Top of Records shown

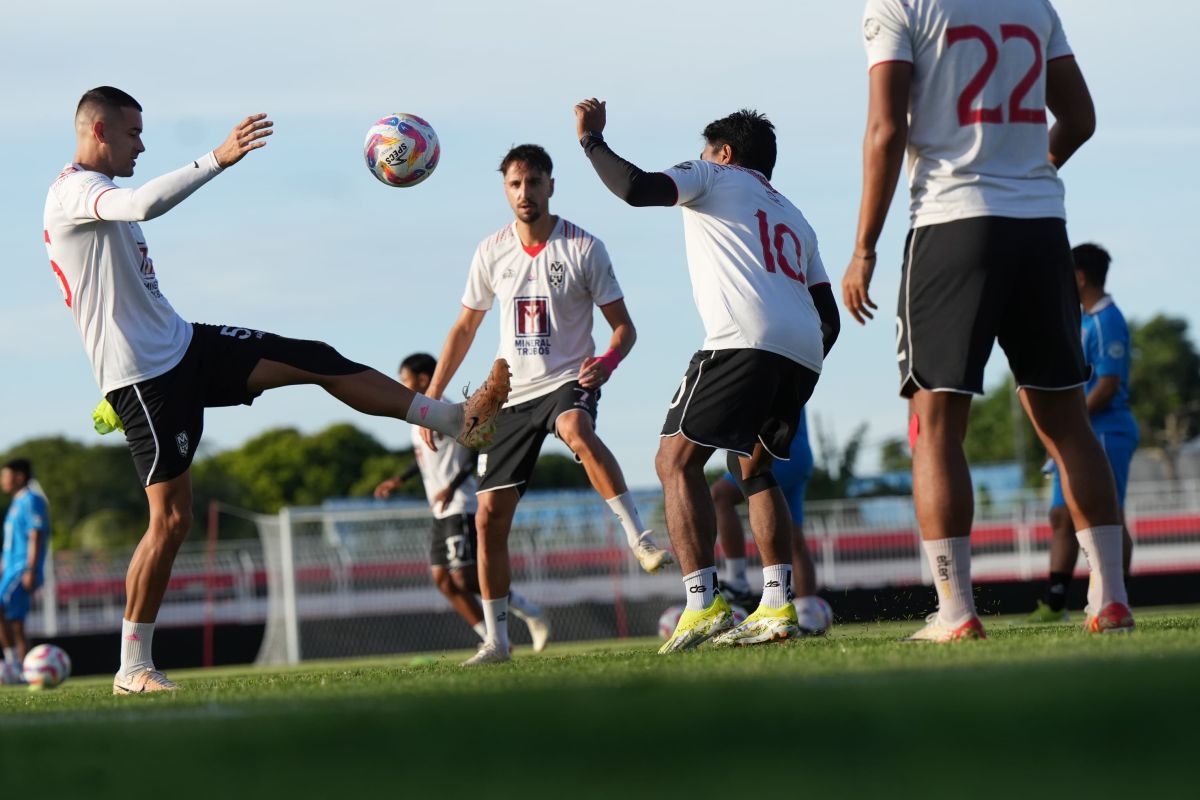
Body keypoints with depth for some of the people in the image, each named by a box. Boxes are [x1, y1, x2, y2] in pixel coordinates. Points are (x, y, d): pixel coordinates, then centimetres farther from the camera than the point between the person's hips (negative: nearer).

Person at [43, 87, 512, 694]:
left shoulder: (99, 194, 19)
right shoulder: (71, 192, -13)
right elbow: (142, 204, -36)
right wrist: (219, 158, -40)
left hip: (183, 346, 10)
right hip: (143, 374, -10)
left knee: (316, 361, 4)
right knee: (171, 516, -10)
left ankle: (459, 421, 8)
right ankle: (133, 669, -2)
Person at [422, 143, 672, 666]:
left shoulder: (584, 248, -6)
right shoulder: (492, 252, 4)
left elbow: (623, 326, -4)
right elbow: (465, 328, 15)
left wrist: (608, 362, -26)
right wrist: (431, 397, 11)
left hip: (568, 381, -4)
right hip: (511, 393, 4)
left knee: (578, 432, -41)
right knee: (489, 516, 0)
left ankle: (640, 539, -37)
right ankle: (496, 638, 11)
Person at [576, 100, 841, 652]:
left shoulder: (715, 177, 15)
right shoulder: (795, 219, 34)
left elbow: (636, 188, -4)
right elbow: (829, 318, 28)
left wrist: (592, 139, 11)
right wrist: (791, 384, 35)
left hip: (746, 341, -7)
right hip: (804, 352, 8)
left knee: (677, 461, -3)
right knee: (755, 470, 22)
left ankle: (703, 604, -17)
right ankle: (778, 606, 8)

Bottom of Records shown

● **Exercise directions**:
Write the entries out again word for word. Omit all pictures from them.

● **Task answer**:
Body keypoints with depth for some of the people in the image, each named by a box. Boxes are [x1, y1, x2, y2] in pixel coordinates. Points are (x, y, d): pixel coordinates, then centimetres farther from the camera than the point between the person's hips (negative: nearer).

Person at [43, 87, 512, 694]:
left shoulder: (99, 194, 19)
right shoulder: (71, 192, -13)
right elbow: (142, 204, -36)
right wrist: (219, 158, -40)
left hip: (183, 346, 10)
right hip: (143, 374, -10)
left knee: (316, 361, 4)
right knee: (171, 516, -10)
left ankle: (459, 421, 8)
right ankle: (133, 669, -2)
Person at [422, 143, 672, 666]:
left shoulder: (584, 248, -6)
right shoulder: (492, 252, 4)
left elbow: (623, 326, -4)
right elbow: (465, 328, 15)
left wrist: (608, 362, -26)
right wrist: (431, 397, 11)
left hip: (568, 381, -4)
right hip: (511, 393, 4)
left knee: (578, 432, -41)
right knee: (489, 516, 0)
left ankle: (640, 539, -37)
right ankle: (496, 638, 11)
Person at [576, 100, 841, 652]:
left shoulder: (715, 177, 15)
right shoulder: (795, 219, 34)
left elbow: (636, 188, -4)
right elbow: (829, 318, 28)
left wrist: (592, 139, 11)
right wrist: (791, 384, 35)
left hip: (746, 341, -7)
right hip: (804, 352, 8)
left knee: (677, 461, -3)
right knee: (755, 470, 22)
left ankle: (703, 604, -17)
right ankle: (778, 606, 8)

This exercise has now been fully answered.